Work order A →
Answer these questions using the forum thread about the SMP folding client:
(i) What step count does Medros still see after leaving the computer on overnight?
(ii) Which power supply does Medros list?
(iii) What does BUCK NASTY ask Medros to post?
Work order B → Write the next part of the forum thread about the SMP folding client, starting after its final line.

# folding issue with smp client



## Medros (Apr 16, 2009)

just set up f@h yesterday, and not sure what's going on, computer is showing 100% usage on both cores, but after leaving it on overnight i'm still showing 0/500000 steps.

any ideas on what i'm doing wrong?


----------



## BUCK NASTY (Apr 16, 2009)

Medros said:


> just set up f@h yesterday, and not sure what's going on, computer is showing 100% usage on both cores, but after leaving it on overnight i'm still showing 0/500000 steps.
> 
> any ideas on what i'm doing wrong?


What hardware are you folding on?


----------



## Medros (Apr 16, 2009)

intel e5200
gigabyte G31M-Es2l 
4gigs ocz Fatal1ty pc2 6200
antec 500w earthwatts power supply


----------



## BUCK NASTY (Apr 16, 2009)

Medros said:


> intel e5200
> gigabyte G31M-Es2l
> 4gigs ocz Fatal1ty pc2 6200
> antec 500w earthwatts power supply



You should be getting decent PPD out of that set-up. Can you post a screenshot of the client GUI?


----------



## Medros (Apr 16, 2009)

Input data →
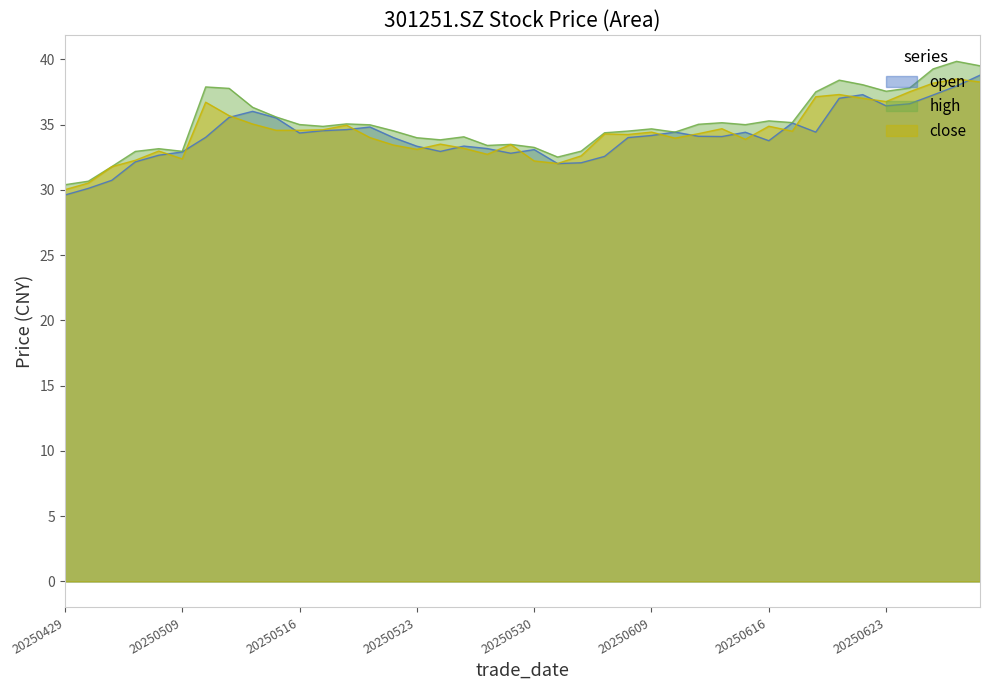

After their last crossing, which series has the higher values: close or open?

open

Answer A →
(i) 0/500000 steps
(ii) An Antec 500W EarthWatts power supply
(iii) A screenshot of the client GUI

Answer B →
just restarted and dropped my overclock a bit in case that was an issue


----------



## bogmali (Apr 16, 2009)

Buck-same thing going on with my SMP that I ditched (twice) for the vmware version.


----------



## BUCK NASTY (Apr 16, 2009)

Medros said:


> http://img.techpowerup.org/090415/ss2.jpg
> just restarted and dropped my overclock a bit in case that was an issue


WU 2653 is a 1760pt unit. These are some of the fastest folding SMP units. On an AMD x2 4850 I get 1% complete every 35 mins on that WU. You should easily get double that(or complete in half the time). Also, check the affinity/priority in task manager. Let me know what version of the client you are running(6.23 R1)?


----------



## Medros (Apr 16, 2009)

using version 6.23 beta r1
when i open up task manager i'm seeing 4 instances of FahCore_a1.exe*32, is that supposed to happen?
priority is set at below normal


----------



## BUCK NASTY (Apr 16, 2009)

Medros said:


> using version 6.23 beta r1
> when i open up task manager i'm seeing 4 instances of FahCore_a1.exe*32, is that supposed to happen?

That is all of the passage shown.